Pharmacology Update

Lenalidomide Capsules (Revlimid®)

By William T. Elliott, MD, FACP, and James Chan, PhD, PharmD. Dr. Elliott is Chair, Formulary Committee, Northern California Kaiser Permanente; Assistant Clinical Professor of Medicine, University of California, San Francisco; Dr. Chan is Pharmacy Quality and Outcomes Manager, Kaiser Permanente, Oakland, CA. Drs. Chan and Elliott report no financial relationships to this field of study.

Lenalidomide, an analog of thalidomide has been approved for use in selected patients with transfusion dependant myelodysplastic syndrome. It possesses immunomodulating and antiangiogenic properties and is marketed by Celgene Corporation as Revlimid®. Due to potential toxicity, the product is available only to prescribers, pharmacists, and patients who are registered in the REVASSISTSM program.
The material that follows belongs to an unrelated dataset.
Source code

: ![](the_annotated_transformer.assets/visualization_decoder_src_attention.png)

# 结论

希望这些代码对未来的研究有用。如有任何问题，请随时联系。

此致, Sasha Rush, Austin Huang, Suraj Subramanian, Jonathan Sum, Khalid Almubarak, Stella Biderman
Lenalidomide is indicated for the treatment of patients with transfusion-dependent anemia due to low or intermediate-risk myelodysplastic syndrome associated with a deletion 5q cytogenic abnormality with or without additional cytogenetic abnormalities.1


The initial dose is 10 mg daily with water. The treatment should be interrupted if thrombocytopenia or neutropenia occurs and may be restarted at a lower dose (5 mg daily) if recovery to specified levels is achieved during the hiatus.1

Lenalidomide is supplied as 5 mg and 10 mg capsules.

Potential Advantages

Transfusion independence was achieved in 67% of patients treated with lenalidomide (99/148). The median transfusion-free period was 44 weeks.1

Potential Disadvantages

Adverse events are common; interruption or dose reduction was required in about 80% of patients in the clinical trial (n = 148). The median time to first dose reduction or interruption was 21 days and the duration of interruption was 22 days. About one third of patients required a second interruption or dose reduction.1

As an analog of thalidomide, lenalidomide has the potential to cause birth defects. Special prescribing requirements are in place to reduce this serious potential teratogenicity. Lenalidomide is associated with significant neutropenia, thrombocytopenia and increased risk of deep vein thrombosis and pulmonary embolism. Other adverse events include pruritus, rash, dry skin diarrhea, constipation, nausea, abdominal pain, vomiting, cough, nasopharyngitis, and dyspnea.1


Lenalidomide is an analog of thalidomide with greater potency, but with a better safety profile. It has shown activity in patients with myelodysplastic syndrome who have not responded to treatment with erythropoietin or who had high endogenous erythropoietin.2 Patients with a deletion 5q cytogenetic abnormality showed the highest response. The major drawback of lenalidomide is significant myelosuppression (Grade 3 or 4) necessitating dose reduction or therapy interruption in about 80% of patients. Other serious adverse events are potential for teratogenicity, deep vein thrombosis, and pulmonary embolism.1 Female patients with child bearing potential must use effective contraception for at least 4 weeks before beginning therapy, through any therapy interruption, and 4 weeks after discontinuation. Male patients should never have unprotected sexual contact with a female who can become pregnant. Lenalidomide is available only under a restricted distribution program, RevassistSM. The wholesale cost of lenalidomide is $6,450 for a 30-day supply.

Clinical Implications

Myelodysplastic syndromes are a group of bone marrow disorders characterized by ineffective production of normal mature red cells with a risk of progressing to leukemia.3 The 5q syndrome is the most distinct of the myelodysplastic syndromes.4 WHO defines this syndrome as having medullary and peripheral blast count of < 5%. Most patients require red blood cell transfusion sometime during their illness and some are transfusion dependent from the time of diagnosis.3 Approximately 40-60% of patients with low and intermediate risks are transfusion dependent.5 Frequent transfusions are often associated with clinical complications (eg, iron overload, transfusion reactions, infections) and reduced quality of life. Initial therapy generally involves hematopoietic growth factors. Patients with low-risk or intermediate-risk 5q abnormality may be considered candidates for lenalidomide.3 These patients have the best chance for survival (median, 3.5-5.7 years) and the longest time to the point when 25% of the group develop leukemia (3.3-9.4 years).


1. Revlimid Product Information. Celgene Corporation.

2. List A, et al. Efficacy of lenalidomide in myelodysplastic syndromes. N Engl J Med. 2005;352:549-557.

3. Steensma DP, Bennett JM. The myelodysplastic syndromes: diagnosis and treatment. Mayo Clin Proc. 2006;81:104-130.

4. Giagounidis AAN, et al. The 5q- syndrome. Hematology. 2004;9:271-277.

5. Balducci L. Transfusion independence in patients with myelodysplastic syndromes: impact on outcomes and quality of life. Cancer. 2006;106:2087-2094.